My mom and her friend wearing Laura Ashley dresses to a wedding in 1984.
Not too long ago, Urban Outfitters came out with its collaboration with iconic ’80s brand Laura Ashley. I’ll be completely honest, it wasn’t until I showed the pieces to my mom and aunt that I realized just how iconic the brand was—especially to my mom and her stylish group of friends. Immediately my mom showed me the photo above of her and one of her best friends wearing Laura Ashley dresses to a wedding in 1984. How did I respond? By looking up Laura Ashley dresses on Etsy and ordering one for myself, of course.
The runways are always nodding to the festive time that was the ’80s, and if the return of the decade is anything like the ’90s have been, the resurgence of trends from this time are only just starting to gain steam. While the runways are definitely a place I get forward-thinking inspiration from, I decided when it came to the ’80s fashion trend, I was going to go back to the queen of fashion during her time—my mother. She and my aunt were called “the Vogue sisters” back in high school, so I guess I have to give them a little credit.
My mom and aunt with matching perms and wild jumpsuits.
I asked my mom to list off all the trends from the ’80s that she thought I might still be into today. Some of the styles that made her list quickly got cut from mine including sweatbands, colored plastic beads, and a few others I’d rather not mention. But as for the rest of her selects, I’d say they are pretty spot-on. Ahead, shop nine of the ’80s fashion trends my mom wore back in the day—the ones that are still somehow cool in 2020.

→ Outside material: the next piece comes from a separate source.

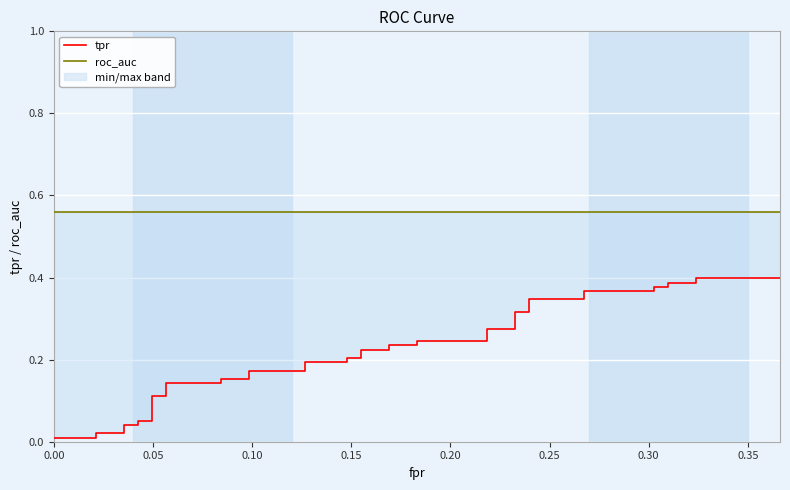

Rank the series by their average value, from lowest to highest.

tpr, roc_auc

“Shoulder pads and boxy shoulders, in general, were the staple of the ’80s, and I was totally okay with that. The structure they gave a shirt or blazer was the look you had to have. I think they are weirdly flattering, as they make your shoulders wider than your hips, which is never a bad thing. If you threw on a blazer with shoulder pads over a dress or any bottom, you knew you were good to go.”
Here are my mom and my aunt in their jumpsuits and oversize belts.
“Jumpsuits were my favorites in the ’80s. They made getting dressed so easy, and I always felt so fashionable wearing them. I loved how tall they made me look too. The ones with big shoulder pads were even more flattering.”
“As I started working in the ’80s, wearing suits and pumps was a given. To make the stiff look more fashion-forward, one trend was to match from head to toe, including your shoe color. I must have had low-heel pumps in every color. Neutrals were not a thing. And of course, the pumps matched the hose, which matched the suit and so on.”
Okay, so this isn’t a prairie dress, but it’s a photo that needs to be seen.
“Another trend I really loved. These dresses of the ’80s were what we wore when we dressed up for any special event. They were feminine, pretty, and flattering. They made your waist look small too.”
“The colored and patterned hose really made an outfit looked finished. If you took the time to perfectly match the color of your hose to your outfit or wear hose with tiny polka dots to match the print in your dress, you were happening.”
“So scrunchies were the other accessory of the ’80s that you could match to your outfit. I had them in every color, because you had to. We needed them to put our big permed hair into a thick ponytail. We would wear them on our wrists too for the impromptu hairstyle change, and we could do that because they, of course, matched our outfit.”
“We all wore pleated, high-waisted, acid-washed jeans in the ’80s. This trend still baffles me. It was not flattering, but I guess it proves we were loyal to the trends. The big pockets were a perk though.”
“The key to a stylish denim jacket in the ’80s was the wash and the shape. If it wasn’t acid or light wash, with big dolman sleeve and covered your butt, it was not going to impress anyone.”
This is my mom and dad wearing acid-wash denim. Not quite sure I’m ready for this one to come back.
“Every item in the ’80s was designed to make a big statement. Therefore, I wore ginormous glasses as well. Everything, including accessories, had to be big or would be drowned by the size of our big permed hair.”